:: YOUR GOAL ::
Return the records exactly as they stand, and keep the pictures out of the copy.

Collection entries
++++++++
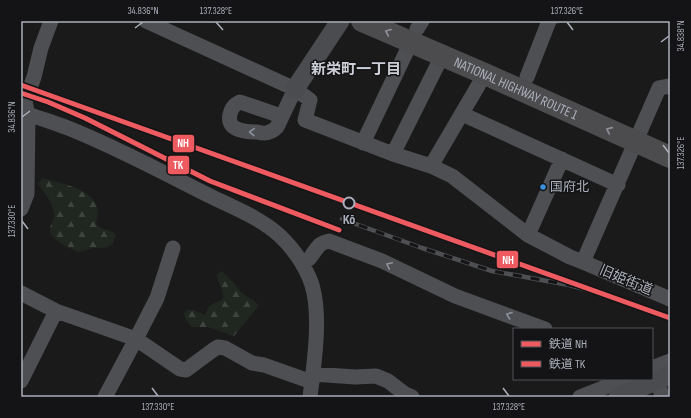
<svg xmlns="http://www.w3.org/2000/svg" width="691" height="418" viewBox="0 0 691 418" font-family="'Sofia Sans Condensed','Noto Sans JP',sans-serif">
<defs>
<pattern id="forest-firs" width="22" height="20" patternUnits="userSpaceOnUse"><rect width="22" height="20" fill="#202721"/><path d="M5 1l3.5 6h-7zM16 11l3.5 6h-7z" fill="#3e443f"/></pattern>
</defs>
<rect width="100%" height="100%" fill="#1a1a1a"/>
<path fill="url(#forest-firs)" d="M43,178C60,183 96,189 98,211C98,215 96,220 96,224C101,231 111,228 116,235C112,250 106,247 94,248C89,248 84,251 78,252C71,248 49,240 50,229C50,224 55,220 54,214C53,202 45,194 38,184Z
M222,271L232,281L241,292L259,305L234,336L208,327H192L186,320L184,314L187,310H193L205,315C211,301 212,306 223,299C225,291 217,282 217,274Z"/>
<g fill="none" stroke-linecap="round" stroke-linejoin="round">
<path stroke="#2c343d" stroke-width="3" d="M554,23L562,21"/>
<path stroke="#4e4f53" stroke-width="15" d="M146,21L295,89L310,100L305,120L393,154L431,166L452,176L528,235L570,257L583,262L659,88L670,86
M417,29L422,21
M527,77L549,21
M28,114C42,119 55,123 68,128C116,147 162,172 208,195C232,207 259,217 279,235C292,247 302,261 309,277C323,308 314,364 310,397
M462,114L618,185
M281,116L240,102C235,104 233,106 231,111C224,130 243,132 257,132C261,133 266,134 269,132C273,131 275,129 277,127L295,89
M363,143L411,42
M393,154L442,56
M431,166L485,74
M21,209L27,194L28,114L25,102L34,77L41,48L51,21
M528,235L562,159
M583,262L670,299
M303,264C306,261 310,259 312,255C318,247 319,243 329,241L382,261L455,296L545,329
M21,293L56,311L136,339L180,369L186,370L213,350L218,347L225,348L252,363L264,365L312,382
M652,368L670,361
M652,371L663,397
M313,374L355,377L376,376L388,381L405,394L412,397
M21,381L56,311
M105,397L136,339L157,298L173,248
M580,397L626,379"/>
<path stroke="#4b4c4f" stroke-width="19" d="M295,89L340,21"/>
<path stroke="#4c4c4f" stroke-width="22" id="s1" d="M362,21L485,74L670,157"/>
<defs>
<path id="rail" d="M342,219L422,248L492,271L569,285L603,294"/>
</defs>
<use href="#rail" stroke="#4e4f52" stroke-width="4.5"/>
<use href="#rail" stroke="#141416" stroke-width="3" stroke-dasharray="9" stroke-linecap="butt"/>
<path stroke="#4b4c4f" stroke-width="19" d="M618,397L670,375"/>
<defs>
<path id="rail-1" d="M21,85L670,318"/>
<path id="rail-2" d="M21,93L48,102L85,118L210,181L339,230"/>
</defs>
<use href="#rail-1" stroke="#141416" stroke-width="8"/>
<use href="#rail-2" stroke="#141416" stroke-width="8"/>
<use href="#rail-1" stroke="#ed5a5f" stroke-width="5"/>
<use href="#rail-2" stroke="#ed5a5f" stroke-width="5"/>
</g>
<defs><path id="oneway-chevron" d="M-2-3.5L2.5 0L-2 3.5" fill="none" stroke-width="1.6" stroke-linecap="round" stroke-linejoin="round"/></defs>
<g stroke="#8e919b">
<use href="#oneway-chevron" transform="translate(388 32) rotate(-157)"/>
<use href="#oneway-chevron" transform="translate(609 130) rotate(-156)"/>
</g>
<g stroke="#8f929c">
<use href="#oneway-chevron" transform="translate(252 132) rotate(-177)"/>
<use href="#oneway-chevron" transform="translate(389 265) rotate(-155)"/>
<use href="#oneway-chevron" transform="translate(509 315) rotate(-160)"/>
</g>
<path fill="none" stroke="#abafbb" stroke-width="1.5" d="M216,22L223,30M567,22L573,30M135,28L143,22M661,42L669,36M22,117L30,111M663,145L669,153M22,221L28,229M152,388L158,396M503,388L509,396"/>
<circle fill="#3a90db" stroke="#141416" stroke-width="1.5" cx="543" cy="187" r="3.5"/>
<circle fill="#141416" stroke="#abafbb" stroke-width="2" cx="349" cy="203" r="5.5"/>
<g text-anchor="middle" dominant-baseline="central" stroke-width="3" stroke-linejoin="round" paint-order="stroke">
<g font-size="13" fill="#abafbb" stroke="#141416" text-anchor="start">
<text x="550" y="187">国府北</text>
</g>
<g font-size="14" fill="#abafbb" stroke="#141416">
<text stroke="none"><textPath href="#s1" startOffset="168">NATIONAL HIGHWAY ROUTE 1</textPath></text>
<text transform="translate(626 280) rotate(23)">旧姫街道</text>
</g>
<g font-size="14" font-weight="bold" fill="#abafbb" stroke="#141416">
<text x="349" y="219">Kō</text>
</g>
<g font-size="15" font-weight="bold" fill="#ccced7" stroke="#141416">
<text x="356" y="69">新栄町一丁目</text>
</g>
</g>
<g stroke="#141416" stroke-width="1.5">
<rect x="172" y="134" width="23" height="19" rx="4" fill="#ed5a5f"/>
<rect x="167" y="155" width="23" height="20" rx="4" fill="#ed5a5f"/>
<rect x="496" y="250" width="23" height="19" rx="4" fill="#ed5a5f"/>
</g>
<g font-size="11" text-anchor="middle" font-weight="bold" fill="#fff">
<text x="183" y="147">NH</text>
<text x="178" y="169">TK</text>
<text x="508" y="264">NH</text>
</g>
<rect width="691" height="418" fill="none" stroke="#141416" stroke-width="44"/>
<rect x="513" y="328" width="140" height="52" fill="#141416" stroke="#505258"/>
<rect x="521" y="341" width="20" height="6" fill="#ed5a5f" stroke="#505258"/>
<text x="549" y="348" font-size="12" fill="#abafbb">鉄道 NH</text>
<rect x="521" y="361" width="20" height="6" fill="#ed5a5f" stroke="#505258"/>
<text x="549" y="368" font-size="12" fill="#abafbb">鉄道 TK</text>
<rect x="22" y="22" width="647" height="374" fill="none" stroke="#abafbb" stroke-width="1.5"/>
<g font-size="10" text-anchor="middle" fill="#abafbb">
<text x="143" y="14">34.836°N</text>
<text x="216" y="14">137.328°E</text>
<text x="567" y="14">137.326°E</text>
<text transform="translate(680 36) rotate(-90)" y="4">34.838°N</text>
<text transform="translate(11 117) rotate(-90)" y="4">34.836°N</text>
<text transform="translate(680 153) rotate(-90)" y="4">137.326°E</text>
<text transform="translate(11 221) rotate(-90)" y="4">137.330°E</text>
<text x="158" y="410">137.330°E</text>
<text x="509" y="410">137.328°E</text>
</g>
</svg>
++++++++
:: ANSWER TO THIS EXERCISE ::
<svg xmlns="http://www.w3.org/2000/svg" width="691" height="418" viewBox="0 0 691 418" font-family="'Sofia Sans Condensed','Noto Sans JP',sans-serif">
<defs>
<pattern id="forest-firs" width="22" height="20" patternUnits="userSpaceOnUse"><rect width="22" height="20" fill="#202721"/><path d="M5 1l3.5 6h-7zM16 11l3.5 6h-7z" fill="#3e443f"/></pattern>
</defs>
<rect width="100%" height="100%" fill="#1a1a1a"/>
<path fill="url(#forest-firs)" d="M43,178C60,183 96,189 98,211C98,215 96,220 96,224C101,231 111,228 116,235C112,250 106,247 94,248C89,248 84,251 78,252C71,248 49,240 50,229C50,224 55,220 54,214C53,202 45,194 38,184Z
M222,271L232,281L241,292L259,305L234,336L208,327H192L186,320L184,314L187,310H193L205,315C211,301 212,306 223,299C225,291 217,282 217,274Z"/>
<g fill="none" stroke-linecap="round" stroke-linejoin="round">
<path stroke="#2c343d" stroke-width="3" d="M554,23L562,21"/>
<path stroke="#4e4f53" stroke-width="15" d="M146,21L295,89L310,100L305,120L393,154L431,166L452,176L528,235L570,257L583,262L659,88L670,86
M417,29L422,21
M527,77L549,21
M28,114C42,119 55,123 68,128C116,147 162,172 208,195C232,207 259,217 279,235C292,247 302,261 309,277C323,308 314,364 310,397
M462,114L618,185
M281,116L240,102C235,104 233,106 231,111C224,130 243,132 257,132C261,133 266,134 269,132C273,131 275,129 277,127L295,89
M363,143L411,42
M393,154L442,56
M431,166L485,74
M21,209L27,194L28,114L25,102L34,77L41,48L51,21
M528,235L562,159
M583,262L670,299
M303,264C306,261 310,259 312,255C318,247 319,243 329,241L382,261L455,296L545,329
M21,293L56,311L136,339L180,369L186,370L213,350L218,347L225,348L252,363L264,365L312,382
M652,368L670,361
M652,371L663,397
M313,374L355,377L376,376L388,381L405,394L412,397
M21,381L56,311
M105,397L136,339L157,298L173,248
M580,397L626,379"/>
<path stroke="#4b4c4f" stroke-width="19" d="M295,89L340,21"/>
<path stroke="#4c4c4f" stroke-width="22" id="s1" d="M362,21L485,74L670,157"/>
<defs>
<path id="rail" d="M342,219L422,248L492,271L569,285L603,294"/>
</defs>
<use href="#rail" stroke="#4e4f52" stroke-width="4.5"/>
<use href="#rail" stroke="#141416" stroke-width="3" stroke-dasharray="9" stroke-linecap="butt"/>
<path stroke="#4b4c4f" stroke-width="19" d="M618,397L670,375"/>
<defs>
<path id="rail-1" d="M21,85L670,318"/>
<path id="rail-2" d="M21,93L48,102L85,118L210,181L339,230"/>
</defs>
<use href="#rail-1" stroke="#141416" stroke-width="8"/>
<use href="#rail-2" stroke="#141416" stroke-width="8"/>
<use href="#rail-1" stroke="#ed5a5f" stroke-width="5"/>
<use href="#rail-2" stroke="#ed5a5f" stroke-width="5"/>
</g>
<defs><path id="oneway-chevron" d="M-2-3.5L2.5 0L-2 3.5" fill="none" stroke-width="1.6" stroke-linecap="round" stroke-linejoin="round"/></defs>
<g stroke="#8e919b">
<use href="#oneway-chevron" transform="translate(388 32) rotate(-157)"/>
<use href="#oneway-chevron" transform="translate(609 130) rotate(-156)"/>
</g>
<g stroke="#8f929c">
<use href="#oneway-chevron" transform="translate(252 132) rotate(-177)"/>
<use href="#oneway-chevron" transform="translate(389 265) rotate(-155)"/>
<use href="#oneway-chevron" transform="translate(509 315) rotate(-160)"/>
</g>
<path fill="none" stroke="#abafbb" stroke-width="1.5" d="M216,22L223,30M567,22L573,30M135,28L143,22M661,42L669,36M22,117L30,111M663,145L669,153M22,221L28,229M152,388L158,396M503,388L509,396"/>
<circle fill="#3a90db" stroke="#141416" stroke-width="1.5" cx="543" cy="187" r="3.5"/>
<circle fill="#141416" stroke="#abafbb" stroke-width="2" cx="349" cy="203" r="5.5"/>
<g text-anchor="middle" dominant-baseline="central" stroke-width="3" stroke-linejoin="round" paint-order="stroke">
<g font-size="13" fill="#abafbb" stroke="#141416" text-anchor="start">
<text x="550" y="187">国府北</text>
</g>
<g font-size="14" fill="#abafbb" stroke="#141416">
<text stroke="none"><textPath href="#s1" startOffset="168">NATIONAL HIGHWAY ROUTE 1</textPath></text>
<text transform="translate(626 280) rotate(23)">旧姫街道</text>
</g>
<g font-size="14" font-weight="bold" fill="#abafbb" stroke="#141416">
<text x="349" y="219">Kō</text>
</g>
<g font-size="15" font-weight="bold" fill="#ccced7" stroke="#141416">
<text x="356" y="69">新栄町一丁目</text>
</g>
</g>
<g stroke="#141416" stroke-width="1.5">
<rect x="172" y="134" width="23" height="19" rx="4" fill="#ed5a5f"/>
<rect x="167" y="155" width="23" height="20" rx="4" fill="#ed5a5f"/>
<rect x="496" y="250" width="23" height="19" rx="4" fill="#ed5a5f"/>
</g>
<g font-size="11" text-anchor="middle" font-weight="bold" fill="#fff">
<text x="183" y="147">NH</text>
<text x="178" y="169">TK</text>
<text x="508" y="264">NH</text>
</g>
<rect width="691" height="418" fill="none" stroke="#141416" stroke-width="44"/>
<rect x="513" y="328" width="140" height="52" fill="#141416" stroke="#505258"/>
<rect x="521" y="341" width="20" height="6" fill="#ed5a5f" stroke="#505258"/>
<text x="549" y="348" font-size="12" fill="#abafbb">鉄道 NH</text>
<rect x="521" y="361" width="20" height="6" fill="#ed5a5f" stroke="#505258"/>
<text x="549" y="368" font-size="12" fill="#abafbb">鉄道 TK</text>
<rect x="22" y="22" width="647" height="374" fill="none" stroke="#abafbb" stroke-width="1.5"/>
<g font-size="10" text-anchor="middle" fill="#abafbb">
<text x="143" y="14">34.836°N</text>
<text x="216" y="14">137.328°E</text>
<text x="567" y="14">137.326°E</text>
<text transform="translate(680 36) rotate(-90)" y="4">34.838°N</text>
<text transform="translate(11 117) rotate(-90)" y="4">34.836°N</text>
<text transform="translate(680 153) rotate(-90)" y="4">137.326°E</text>
<text transform="translate(11 221) rotate(-90)" y="4">137.330°E</text>
<text x="158" y="410">137.330°E</text>
<text x="509" y="410">137.328°E</text>
</g>
</svg>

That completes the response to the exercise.